Lipman R D, Donohue L R, Hoppe P, Bronson R T
Jean Mayer USDA Human Nutrition Research Center on Aging at Tufts University, Boston, MA 02111, USA.
Neurosci Lett. 1996 Nov 22;219(2):111-4. doi: 10.1016/s0304-3940(96)13185-2.
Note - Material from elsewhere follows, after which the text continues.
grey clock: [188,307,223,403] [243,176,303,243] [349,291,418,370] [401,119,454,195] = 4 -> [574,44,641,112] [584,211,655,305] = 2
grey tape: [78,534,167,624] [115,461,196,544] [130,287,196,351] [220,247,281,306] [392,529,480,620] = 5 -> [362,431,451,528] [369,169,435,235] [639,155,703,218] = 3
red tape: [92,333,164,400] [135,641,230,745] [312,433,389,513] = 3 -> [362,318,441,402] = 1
The motor neuron degeneration (mnd) mouse has been documented to accumulate proteolipid and thus is a model of neuronal ceroid lipofuscinosis [Dunn, W.A., Raizada, M.K., Vogt, E.S. and Brown, E.A., Int. J. Dev. Neurosci., 12 (1994) 185-196; Faust, J.R., Rodman, J.S., Daniel, P.F., Dice, J.F. and Bronson, R.T., J. Biol. Chem., 269 (1994) 10150-10155]. While accumulation of proteolipid in the hippocampus of chimeric mice composed of mnd and +/+ cells was found to be proportional to the contribution of mnd in the brain, accumulation within individual cells was the same for cells from chimeric and age-matched mnd mice. Bone marrow transplantation was used to altering the milieu of circulating factors to determine whether this might modify the disease phenotype in mnd mice. Transplantation of bone marrow in neonatal or young mice did not reduce the age-associated accumulation of proteolipid within hippocampal neurons. The results of these experiments indicate that mnd results in a cell autonomous defect.
运动神经元变性(mnd)小鼠已被证明会积累蛋白脂质,因此是神经元蜡样脂褐质沉积症的模型[邓恩,W.A.,拉伊扎达,M.K.,沃格特,E.S.和布朗,E.A.,《国际发育神经科学杂志》,12(1994)185 - 196;福斯特,J.R.,罗德曼,J.S.,丹尼尔,P.F.,戴斯,J.F.和布朗森,R.T.,《生物化学杂志》,269(1994)10150 - 10155]。虽然在由mnd和+/+细胞组成的嵌合小鼠海马中蛋白脂质的积累被发现与mnd在大脑中的贡献成比例,但嵌合小鼠和年龄匹配的mnd小鼠细胞内的积累是相同的。骨髓移植被用于改变循环因子的环境,以确定这是否可能改变mnd小鼠的疾病表型。在新生或幼年小鼠中进行骨髓移植并没有减少海马神经元内与年龄相关的蛋白脂质积累。这些实验结果表明,mnd导致细胞自主缺陷。